▶ _Problems to solve_
1/ Please reproduce the book review starting with "Paradise Lost?David Kotz" and going on through "much better regulated.", swapping "Wild West" for "American frontier".
2/ Answer these questions from the book review, labeling each answer with its letter:
(a) Which press published the book?
(b) Until when does Kotz think the gentler form of capitalism held sway?
(c) What is the listed price of the cloth edition?
3/ Translate this sentence from the book review into Spanish: "The worst kind of nostalgia is pining away for a time that never was."

▶ _Excerpt_
━━━━━━━━━━━━━━━━━━━━

Book Reviews

Book Reviews Finance & Development, September 2015, Vol. 52, No. 3

Paradise Lost?David Kotz

The Rise and Fall of Neoliberal Capitalism

Harvard University Press, Cambridge, Massachusetts, 2015, 270 pp., $39.95 (cloth).

The worst kind of nostalgia is pining away for a time that never was. The Bible kicked it off with its account of Eden. Hollywood kept it going with films about the Wild West. Economist David Kotz contributes to the genre with The Rise and Fall of Neoliberal Capitalism. The book is an economic history of the period after World War II, when—according to Kotz—capitalism was gentler, more humane, and much better regulated.

The form of capitalism Kotz thinks held sway between the end of the war and the early 1980s was fraught with contradictions. He asserts that even though taxes were higher then, people did better and the economy grew faster. Even though trade was more restricted, companies thrived. Even though prices for many goods were not allowed to float freely (they could be set under “fair trade” rules), people saved more. Even though Wall Street’s commissions were fixed and higher than today’s averages, the financial sector accounted for a much smaller share of GDP and of profits than it does now.

━━━━━━━━━━━━━━━━━━━━

▶ _Records provided_
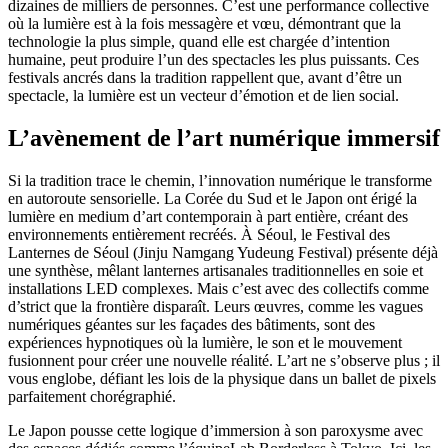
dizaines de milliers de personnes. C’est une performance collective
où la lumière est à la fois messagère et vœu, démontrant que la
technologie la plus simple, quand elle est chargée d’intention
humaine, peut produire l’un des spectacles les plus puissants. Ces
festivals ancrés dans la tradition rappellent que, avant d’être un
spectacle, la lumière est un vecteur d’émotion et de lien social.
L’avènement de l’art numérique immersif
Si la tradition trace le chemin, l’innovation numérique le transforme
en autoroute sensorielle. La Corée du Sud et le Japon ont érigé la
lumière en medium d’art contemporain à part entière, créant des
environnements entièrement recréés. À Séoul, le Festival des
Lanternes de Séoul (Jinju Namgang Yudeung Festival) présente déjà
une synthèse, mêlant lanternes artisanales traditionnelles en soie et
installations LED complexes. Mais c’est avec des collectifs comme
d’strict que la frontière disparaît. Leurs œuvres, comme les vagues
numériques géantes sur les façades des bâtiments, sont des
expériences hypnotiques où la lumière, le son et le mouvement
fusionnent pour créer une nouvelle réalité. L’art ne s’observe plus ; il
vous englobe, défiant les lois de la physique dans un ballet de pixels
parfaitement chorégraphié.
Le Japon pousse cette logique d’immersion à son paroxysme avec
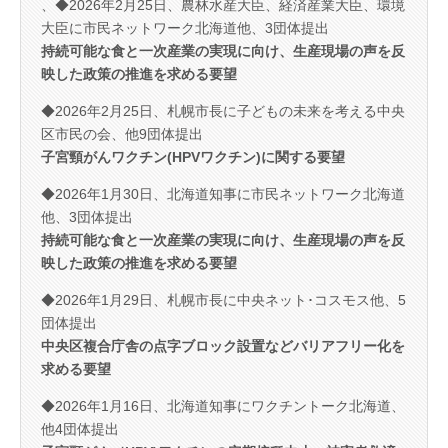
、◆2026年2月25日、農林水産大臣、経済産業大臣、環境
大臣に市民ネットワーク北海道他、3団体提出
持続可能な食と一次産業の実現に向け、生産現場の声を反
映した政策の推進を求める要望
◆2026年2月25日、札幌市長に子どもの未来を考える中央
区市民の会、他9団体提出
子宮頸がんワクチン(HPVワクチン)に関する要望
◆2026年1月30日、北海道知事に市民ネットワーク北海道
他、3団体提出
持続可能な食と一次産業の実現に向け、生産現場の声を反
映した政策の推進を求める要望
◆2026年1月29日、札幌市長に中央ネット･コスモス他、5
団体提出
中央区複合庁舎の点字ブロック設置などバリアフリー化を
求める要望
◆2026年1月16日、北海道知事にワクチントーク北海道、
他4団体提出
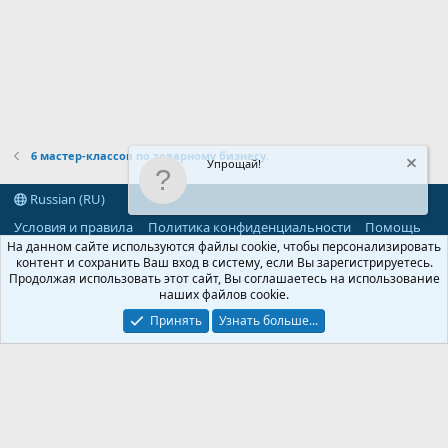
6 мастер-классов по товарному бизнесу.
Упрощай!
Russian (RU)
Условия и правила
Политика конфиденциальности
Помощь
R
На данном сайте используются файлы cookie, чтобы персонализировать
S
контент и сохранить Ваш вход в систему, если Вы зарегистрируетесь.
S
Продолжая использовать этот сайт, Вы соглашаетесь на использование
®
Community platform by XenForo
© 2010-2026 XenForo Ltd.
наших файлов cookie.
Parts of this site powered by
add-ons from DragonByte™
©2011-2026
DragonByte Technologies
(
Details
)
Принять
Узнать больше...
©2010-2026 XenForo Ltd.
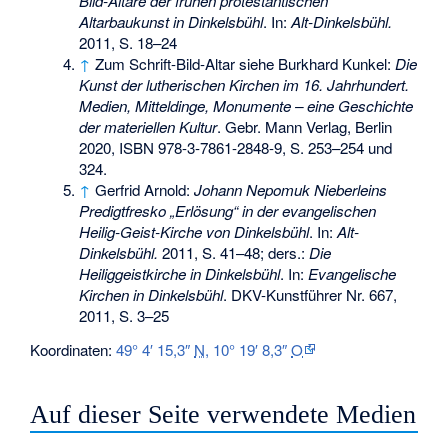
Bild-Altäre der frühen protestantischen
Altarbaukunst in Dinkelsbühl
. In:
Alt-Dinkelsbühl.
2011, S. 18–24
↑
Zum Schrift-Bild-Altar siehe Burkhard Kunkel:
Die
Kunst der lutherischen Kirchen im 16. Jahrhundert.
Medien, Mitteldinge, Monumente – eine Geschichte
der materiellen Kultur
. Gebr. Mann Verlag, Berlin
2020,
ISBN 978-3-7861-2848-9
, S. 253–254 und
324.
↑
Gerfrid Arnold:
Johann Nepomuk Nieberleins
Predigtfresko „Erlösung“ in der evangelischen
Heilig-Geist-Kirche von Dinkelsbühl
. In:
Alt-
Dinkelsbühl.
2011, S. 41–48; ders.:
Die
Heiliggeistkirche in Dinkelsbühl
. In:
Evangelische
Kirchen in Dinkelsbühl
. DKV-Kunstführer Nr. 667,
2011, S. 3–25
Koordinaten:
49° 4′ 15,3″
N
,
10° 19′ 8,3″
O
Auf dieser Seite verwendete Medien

━━━━━━━━━━━━━━━━━━━━

▶ _Answers for the tasks_
1/
Paradise Lost?David Kotz

The Rise and Fall of Neoliberal Capitalism

Harvard University Press, Cambridge, Massachusetts, 2015, 270 pp., $39.95 (cloth).

The worst kind of nostalgia is pining away for a time that never was. The Bible kicked it off with its account of Eden. Hollywood kept it going with films about the American frontier. Economist David Kotz contributes to the genre with The Rise and Fall of Neoliberal Capitalism. The book is an economic history of the period after World War II, when—according to Kotz—capitalism was gentler, more humane, and much better regulated.

2/
(a) Harvard University Press
(b) The early 1980s
(c) $39.95

3/ El peor tipo de nostalgia es añorar una época que nunca existió.